■ Required action ■
Each line below must be reproduced exactly, though the pictures are to be dropped.

■ Given information ■

<<<<

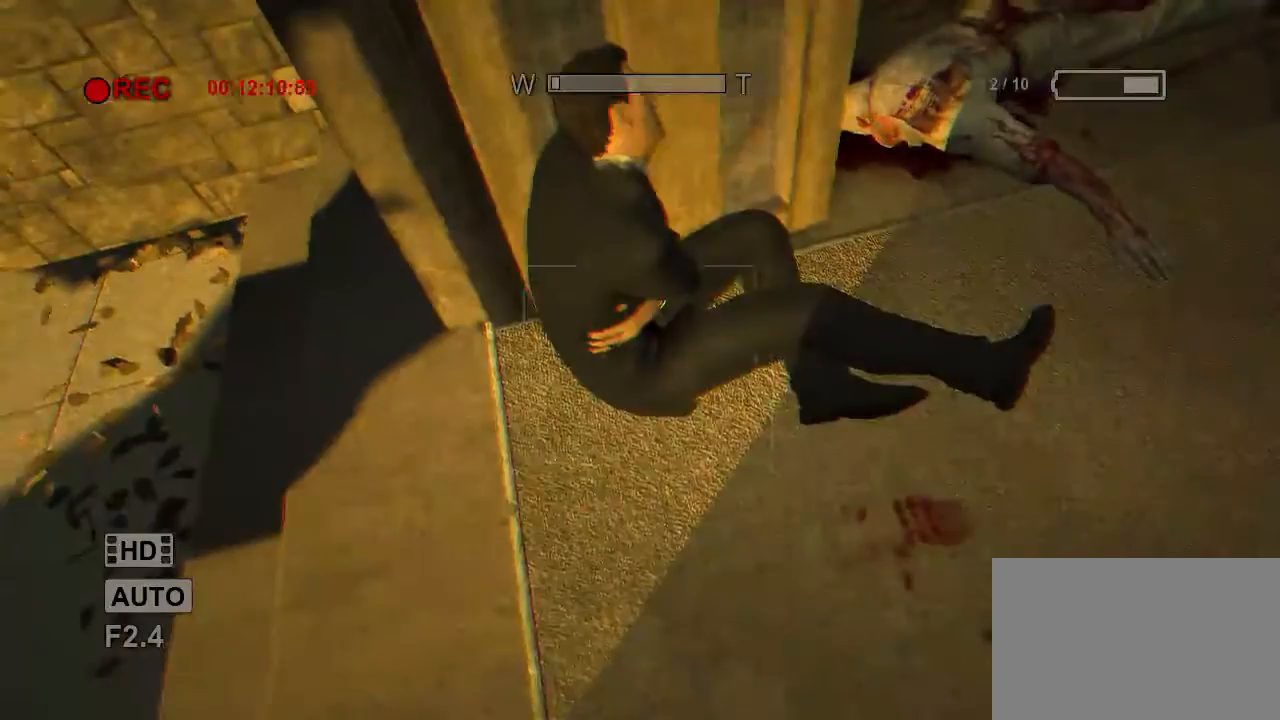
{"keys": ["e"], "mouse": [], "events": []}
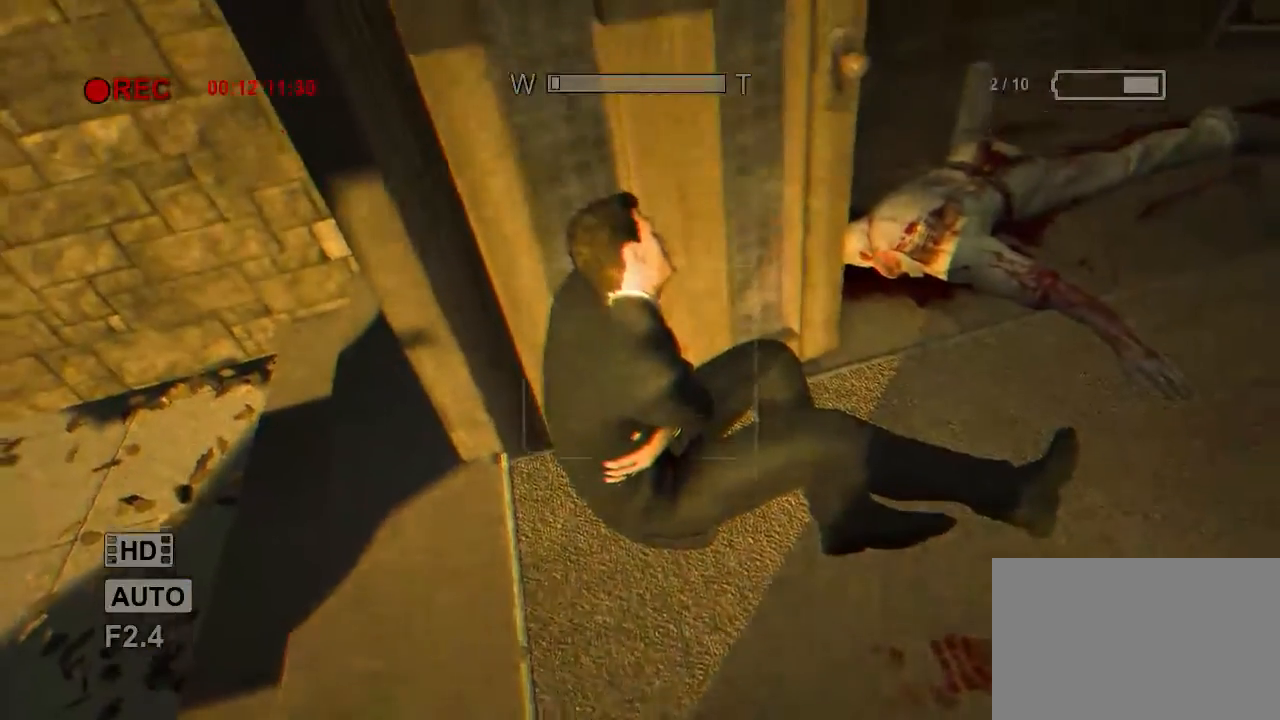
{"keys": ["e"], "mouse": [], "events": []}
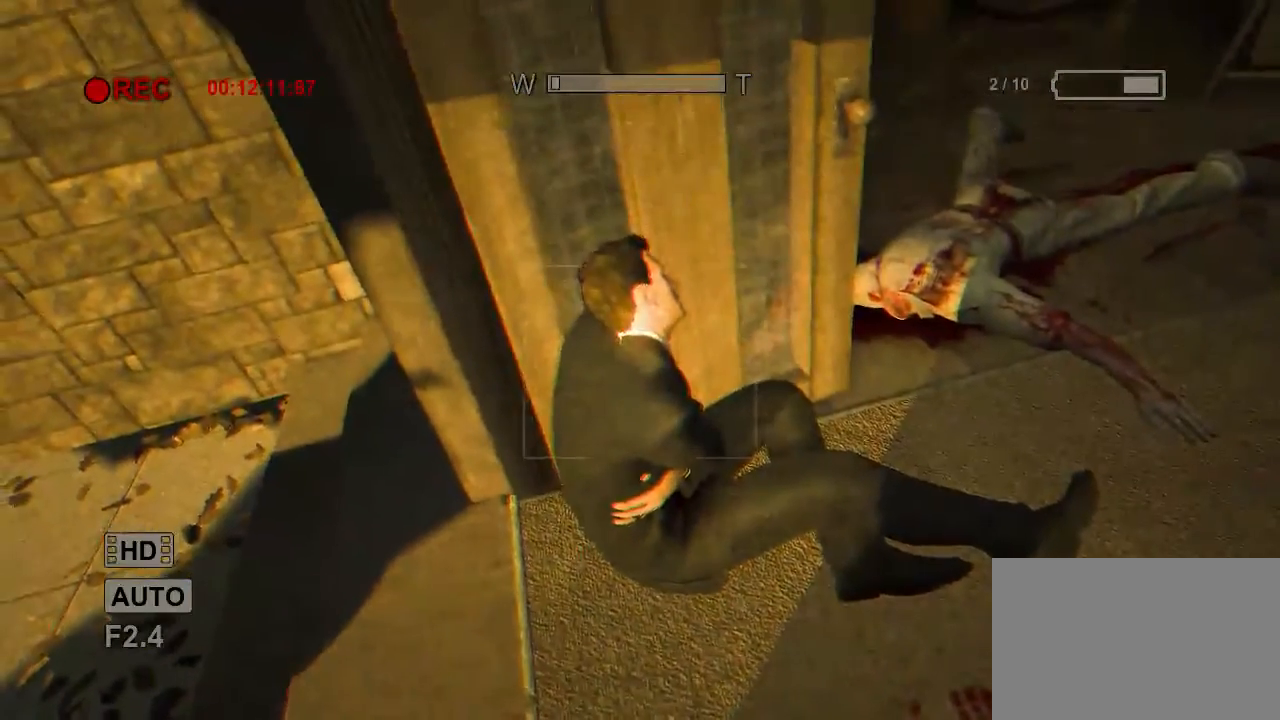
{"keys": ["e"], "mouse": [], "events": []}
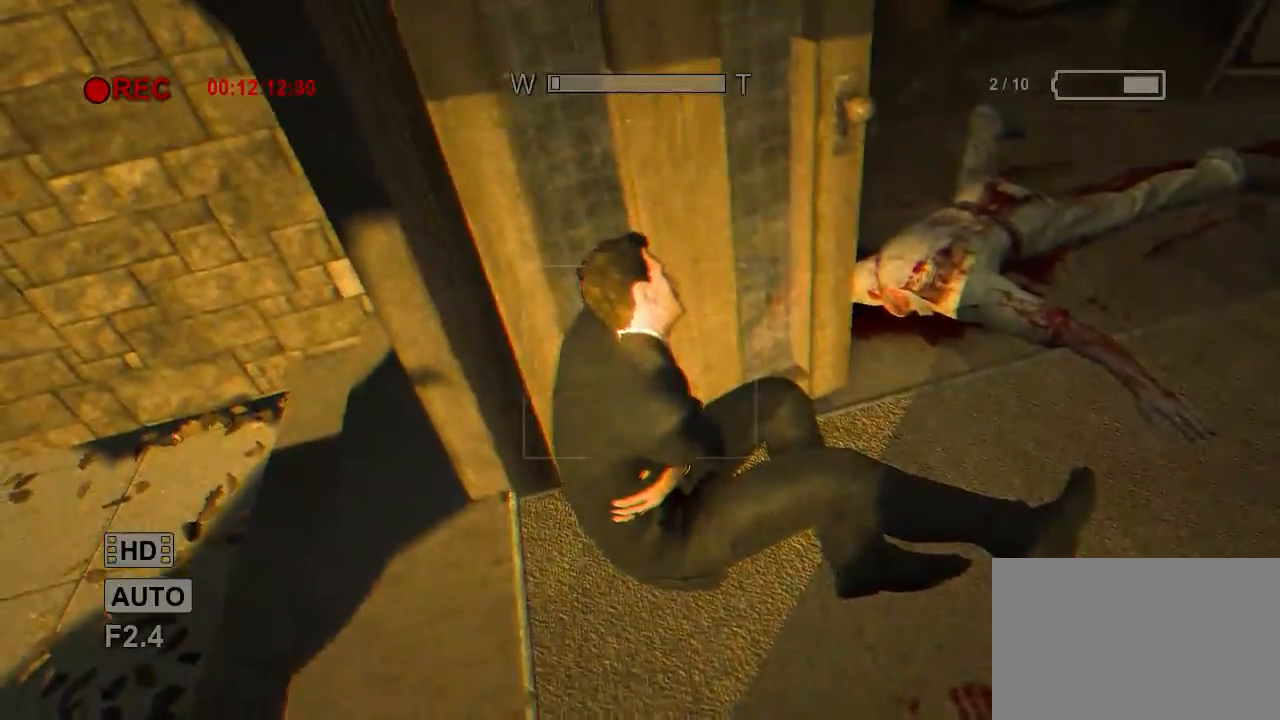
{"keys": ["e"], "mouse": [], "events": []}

>>>>

■ Solution to the exercise ■
{"keys": ["e"], "mouse": [], "events": []}
{"keys": ["e"], "mouse": [], "events": []}
{"keys": ["e"], "mouse": [], "events": []}
{"keys": ["e"], "mouse": [], "events": []}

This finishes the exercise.